» 本文の抜粋:
********************
OpenAI(オープンエーアイ、オープンAI)は、非営利法人OpenAI, Inc.と子会社の営利法人OpenAI Global, LLCなどから構成される、人工知能 (AI) を開発するアメリカの企業である。

概要

人類に利益をもたらす汎用人工知能 (AGI) の普及と発展を目標に研究している。現在のAIブームを牽引する主要な組織として、文章を生成するChatGPTや画像を生成するDALL-E、動画を生成するSoraなどを提供する。2022年11月にChatGPTを公開して、生成AIが広範に認知される契機となる。

訓練データなどが知的財産権の無断利用として作家、出版社、新聞社などから提訴され、ヨーロッパの一般データ保護規則に違反の可能性が指摘される。

本社

2015年の設立当初、カリフォルニア州サンフランシスコ市ミッション地区のパイオニアビルに本社を構えた。のちに会社規模が成長して広いオフィスが必要となりパイオニアビルを退去した。リース賃料を支払っていたイーロン・マスクが支払いを停止したことやxAIとの関係も本社を移転した要因と巷間される。
********************
[収集したデータの一覧]
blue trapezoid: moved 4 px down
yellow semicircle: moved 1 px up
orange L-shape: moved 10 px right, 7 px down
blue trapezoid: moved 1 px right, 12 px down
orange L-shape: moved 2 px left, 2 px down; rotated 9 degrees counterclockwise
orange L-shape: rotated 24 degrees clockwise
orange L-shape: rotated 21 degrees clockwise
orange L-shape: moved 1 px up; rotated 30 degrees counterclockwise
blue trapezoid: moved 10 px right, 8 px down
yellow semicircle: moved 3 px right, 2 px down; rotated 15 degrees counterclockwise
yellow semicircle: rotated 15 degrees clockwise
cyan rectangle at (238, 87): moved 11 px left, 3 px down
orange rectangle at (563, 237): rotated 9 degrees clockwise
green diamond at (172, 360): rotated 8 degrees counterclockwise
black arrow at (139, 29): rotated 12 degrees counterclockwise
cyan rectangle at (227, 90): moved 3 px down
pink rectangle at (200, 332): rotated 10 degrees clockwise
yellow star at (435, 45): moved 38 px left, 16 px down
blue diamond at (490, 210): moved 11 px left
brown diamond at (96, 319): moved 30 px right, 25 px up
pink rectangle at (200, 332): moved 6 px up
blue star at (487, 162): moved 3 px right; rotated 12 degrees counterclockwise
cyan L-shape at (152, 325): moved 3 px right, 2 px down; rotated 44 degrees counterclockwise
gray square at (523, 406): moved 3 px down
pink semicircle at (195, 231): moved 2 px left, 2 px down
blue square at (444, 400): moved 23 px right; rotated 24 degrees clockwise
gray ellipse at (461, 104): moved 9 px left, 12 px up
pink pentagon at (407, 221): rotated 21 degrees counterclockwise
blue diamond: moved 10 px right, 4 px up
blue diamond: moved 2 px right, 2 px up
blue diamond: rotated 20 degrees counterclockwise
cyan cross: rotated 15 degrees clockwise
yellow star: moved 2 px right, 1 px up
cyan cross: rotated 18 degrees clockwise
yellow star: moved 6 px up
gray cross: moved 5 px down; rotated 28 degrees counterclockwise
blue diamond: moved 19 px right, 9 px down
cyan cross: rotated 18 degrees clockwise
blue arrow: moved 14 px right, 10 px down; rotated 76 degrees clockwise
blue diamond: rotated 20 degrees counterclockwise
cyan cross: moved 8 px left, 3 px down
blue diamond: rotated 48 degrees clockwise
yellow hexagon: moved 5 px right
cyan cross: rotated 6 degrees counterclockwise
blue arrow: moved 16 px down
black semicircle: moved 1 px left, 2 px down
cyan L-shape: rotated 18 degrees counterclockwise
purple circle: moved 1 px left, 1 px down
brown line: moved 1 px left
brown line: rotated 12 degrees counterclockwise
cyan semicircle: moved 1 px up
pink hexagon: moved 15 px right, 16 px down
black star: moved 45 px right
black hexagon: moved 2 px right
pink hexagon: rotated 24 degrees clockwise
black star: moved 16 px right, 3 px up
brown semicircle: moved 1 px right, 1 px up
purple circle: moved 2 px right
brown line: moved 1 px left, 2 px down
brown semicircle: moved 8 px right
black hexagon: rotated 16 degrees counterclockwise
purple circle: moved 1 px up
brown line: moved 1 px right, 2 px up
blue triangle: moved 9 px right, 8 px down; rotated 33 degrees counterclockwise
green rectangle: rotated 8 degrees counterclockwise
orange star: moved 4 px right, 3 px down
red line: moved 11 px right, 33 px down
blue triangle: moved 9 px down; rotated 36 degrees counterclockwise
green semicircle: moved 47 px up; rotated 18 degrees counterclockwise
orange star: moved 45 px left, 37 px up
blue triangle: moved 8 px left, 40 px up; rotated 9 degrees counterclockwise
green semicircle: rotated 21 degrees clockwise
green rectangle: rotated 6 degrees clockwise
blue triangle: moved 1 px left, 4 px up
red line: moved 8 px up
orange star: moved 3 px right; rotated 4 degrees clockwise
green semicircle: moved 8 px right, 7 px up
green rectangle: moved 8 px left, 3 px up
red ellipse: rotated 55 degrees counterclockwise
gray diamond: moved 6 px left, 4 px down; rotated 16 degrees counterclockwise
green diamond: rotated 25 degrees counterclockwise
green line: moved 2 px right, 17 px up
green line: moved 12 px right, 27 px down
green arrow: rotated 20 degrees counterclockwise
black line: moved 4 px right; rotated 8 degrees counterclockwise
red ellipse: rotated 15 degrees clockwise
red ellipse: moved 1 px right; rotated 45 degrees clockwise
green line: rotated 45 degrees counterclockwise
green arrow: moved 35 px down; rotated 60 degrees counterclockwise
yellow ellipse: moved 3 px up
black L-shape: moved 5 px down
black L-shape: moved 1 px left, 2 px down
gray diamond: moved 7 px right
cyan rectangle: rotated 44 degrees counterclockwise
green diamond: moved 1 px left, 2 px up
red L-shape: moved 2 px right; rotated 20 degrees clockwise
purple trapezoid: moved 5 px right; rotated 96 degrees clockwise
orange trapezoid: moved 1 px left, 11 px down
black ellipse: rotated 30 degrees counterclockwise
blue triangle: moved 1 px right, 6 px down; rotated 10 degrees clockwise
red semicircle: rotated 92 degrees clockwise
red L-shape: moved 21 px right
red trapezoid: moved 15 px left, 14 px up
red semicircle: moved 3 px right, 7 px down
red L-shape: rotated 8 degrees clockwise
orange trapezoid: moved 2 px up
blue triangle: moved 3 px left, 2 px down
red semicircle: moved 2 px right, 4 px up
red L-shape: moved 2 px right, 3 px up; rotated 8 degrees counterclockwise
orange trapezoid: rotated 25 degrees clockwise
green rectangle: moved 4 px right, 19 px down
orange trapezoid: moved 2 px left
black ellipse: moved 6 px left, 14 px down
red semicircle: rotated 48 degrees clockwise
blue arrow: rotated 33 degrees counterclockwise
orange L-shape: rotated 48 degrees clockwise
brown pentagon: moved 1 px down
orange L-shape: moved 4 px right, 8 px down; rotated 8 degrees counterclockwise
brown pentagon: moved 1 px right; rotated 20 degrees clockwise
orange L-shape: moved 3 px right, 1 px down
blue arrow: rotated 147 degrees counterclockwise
********************
» 取り組む課題:
1. OpenAIについての本文を読み、次の問いにそれぞれ答えてください。
(a) ChatGPTが公開されたのは何年何月ですか。
(b) 2015年の設立当初、本社が置かれたのは何という建物ですか。
(c) 訓練データなどを知的財産権の無断利用だとして提訴したのは、どのような人や組織ですか。
2. OpenAIについての本文を、最後の文の後から引き継いで書き進めてください。

» 回答一覧:
1.
(a) 2022年11月です。
(b) カリフォルニア州サンフランシスコ市ミッション地区のパイオニアビルです。
(c) 作家、出版社、新聞社などです。

2.
2023年に、Uberのミッション・ベイ本社「1455 Third St.」、「1515 Third St.」の4棟のうち2棟、2024年にパイオニアビルから1ブロック離れたオールド・ネイビー社の旧本社「550 Terry Francois Blvd.」それぞれを賃貸し、サンフランシスコ市内に約100万平方フィート(約92,903平方メートル=東京ドーム約2個分)のオフィスを有した。ニューヨークやシアトルのオフィス拡充計画があり、海外は東京、ロンドン、ダブリンに支社を置く。

日本法人

2024年4月、日本法人であるOpenAI Japan合同会社を設立した。先述の通り、OpenAIの海外法人は既にイギリスやアイルランドにも拠点を構えているが、アジアでは初となる海外法人となった。代表にはアマゾンウェブサービスジャパン出身の長崎忠雄が就任した。

沿革

  • 2015年
    • 12月11日、サム・アルトマン、イーロン・マスクらによって非営利法人OpenAI Inc.がサンフランシスコで設立され、合わせて10億米ドルの寄付予定の約束を受けた。
  • 2018年
    • 2月、イーロン・マスクがOpenAI Inc.から離れ、役員を辞任した。
  • 2019年
    • 3月11日、営利部門のOpenAI LPを設立。Khosla VenturesとReid Hoffman Foundationから出資を受けた。
    • 7月23日、OpenAIの営利法人はマイクロソフトから10億米ドルの出資を受けた。
  • 2021年
    • OpenAIの営利法人はマイクロソフトから20億米ドルの出資を受けた。
  • 2022年
    • 1月1日、Matthew Brown Companiesが流通市場(secondary market)にてOpenAIの営利法人の株式を取得。
    • 7月20日、DALL・Eのβサービスを開始。
    • 9月21日、Whisperを公開。
    • 11月30日、ChatGPTを公開(GPT-3.5ベース)。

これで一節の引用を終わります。